Now some of the big retailers are campaigning for the GST to apply to online purchases below $1000. They argue that their own in-store products are burdened by this government-enforced mark-up, so should those of the online players. Just one month ago, the Federal Government declared that it was healthy competition. The Assistant treasurer was prepared to entertain the idea, but has declared that it is simply unrealistic to chase $9.99 for a $999 purchase. The wage of the person doing the chasing would exceed the tax income in about forty minutes, even at minimum wage and that’s before you consider the cost of hardware, software, and consumables![i] The big retailers didn’t get the outcome they liked From the Assistant Treasurer, so now they’re stamping their feet and making a noise.

Gerry Harvey says that we should “…accept paying more for the good of the country”. Gerry, if you take that approach then I’ll challenge you to ONLY stock Australian made products from Australian owned companies. Afterall, it’s for the good of the country. And the by the way, Gerry & Co., will you next seek that the GST be applied to purchases of less than AUD$1000 made overseas that is imported and declared at customs when re-entering the country after a trip overseas? Good luck taking on the duty-free industry, mate. Did I mention that Harvey Norman benefited when I bought my last camera before going overseas? I claimed the GST back at the airport.

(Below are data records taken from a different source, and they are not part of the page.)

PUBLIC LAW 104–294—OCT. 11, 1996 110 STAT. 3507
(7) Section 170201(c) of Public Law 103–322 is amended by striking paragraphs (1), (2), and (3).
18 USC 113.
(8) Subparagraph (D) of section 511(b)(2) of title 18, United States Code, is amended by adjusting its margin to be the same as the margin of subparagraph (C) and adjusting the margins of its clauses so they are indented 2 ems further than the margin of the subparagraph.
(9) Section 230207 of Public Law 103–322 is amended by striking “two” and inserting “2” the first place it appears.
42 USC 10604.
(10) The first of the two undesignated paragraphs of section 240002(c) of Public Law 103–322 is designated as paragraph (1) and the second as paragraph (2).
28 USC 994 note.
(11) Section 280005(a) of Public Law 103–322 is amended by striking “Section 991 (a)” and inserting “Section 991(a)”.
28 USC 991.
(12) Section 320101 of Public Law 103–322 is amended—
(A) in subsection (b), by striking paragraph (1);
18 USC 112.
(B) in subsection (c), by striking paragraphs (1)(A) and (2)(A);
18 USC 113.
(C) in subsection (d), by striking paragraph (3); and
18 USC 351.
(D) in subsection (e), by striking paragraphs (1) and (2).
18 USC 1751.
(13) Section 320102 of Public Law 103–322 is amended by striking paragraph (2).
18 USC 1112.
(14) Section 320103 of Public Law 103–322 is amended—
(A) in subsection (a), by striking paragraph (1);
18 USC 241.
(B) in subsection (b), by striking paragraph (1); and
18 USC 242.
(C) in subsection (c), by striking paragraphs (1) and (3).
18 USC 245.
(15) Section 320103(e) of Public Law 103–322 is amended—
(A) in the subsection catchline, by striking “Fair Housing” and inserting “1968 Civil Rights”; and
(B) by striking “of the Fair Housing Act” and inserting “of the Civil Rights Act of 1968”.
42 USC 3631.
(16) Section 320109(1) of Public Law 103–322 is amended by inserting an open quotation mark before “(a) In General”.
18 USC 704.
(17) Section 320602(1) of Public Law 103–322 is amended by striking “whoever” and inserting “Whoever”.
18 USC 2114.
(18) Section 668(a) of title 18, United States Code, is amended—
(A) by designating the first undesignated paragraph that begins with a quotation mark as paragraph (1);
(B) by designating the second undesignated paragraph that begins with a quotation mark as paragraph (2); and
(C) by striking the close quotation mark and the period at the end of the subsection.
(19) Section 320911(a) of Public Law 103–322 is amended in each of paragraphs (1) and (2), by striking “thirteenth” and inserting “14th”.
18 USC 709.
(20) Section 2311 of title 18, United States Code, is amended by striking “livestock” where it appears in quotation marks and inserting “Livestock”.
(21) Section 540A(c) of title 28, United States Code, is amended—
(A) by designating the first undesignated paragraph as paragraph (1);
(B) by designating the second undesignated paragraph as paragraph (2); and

I keep saying this – at work, at home, to colleagues and friends – most people want two things in life: peace and harmony in their homes, plus financial security. Money is king to the masses. It always has been, it always will be, like it or not. Every household in the country is looking for ways to reduce their overheads and if buying online – legally, legitimately and honestly – gives anyone a few extra dollars in the hip pocket AND a little less to the Australian Tax Office, then good on them. You can’t have a consumerist global market without a level playing a field and you can’t play in both sand pits (GST and non-GST, retail and duty-free) if you want to argue about the fairness of competition. And what about all the used products sold on eBay?

The one major retailer that I LOVE dealing with is Apple, who have been providing an online shopping option for a number of years. Buy a Macintosh item online and you can get it maintained and serviced at any Apple store.

The Apple store in George Street, Sydney is a rare exception when it comes my distaste of busy, crowded stores. It’s taken them a while to get the interactions and balance right, but really, the place works well. The products are not cheap, but the service is there. And that’s the difference to Harvey Norman and many other retailers. The store-hands and cheery, they know their product and what they don’t know, they’ll gladly go ask of the tech guy who’s in-store as well. I can get technical assistance in the store, booking in at any of Sydney’s three major stores online (Sydney, Bondi and Chatswood).It’s a bit like booking your car in for a service, but they have helped me in an emergency too. The morning after I poured soft drink over my laptop three weeks short of a deadline for my publisher, the guys in the city store bumped me up the queue to get urgent help. The laptop itself was dead, the drive and my precious manuscript salvaged and they’d sold me a new laptop AND a printer and One-to-one membership in under an hour.

Match that Gerry. Give me a fabulous product, fabulous service, home delivery. It’s savvy marketing and most of you big guys have become complacent. Even with the GST added to all purchases under $1000, many of the large retailers are still undercut. Get smarter, Gerry. Change your marketing model to compete. You’ve had it good for years, but don’t expect my dollar to be spent in your stores again. You lost me when I realised your Protestant work ethic obliterates compassion.[ii]

[i] Based on $570 per week, 38 hours per week.

[ii] Link provided by Jayne, via comment at Sleepless Nights.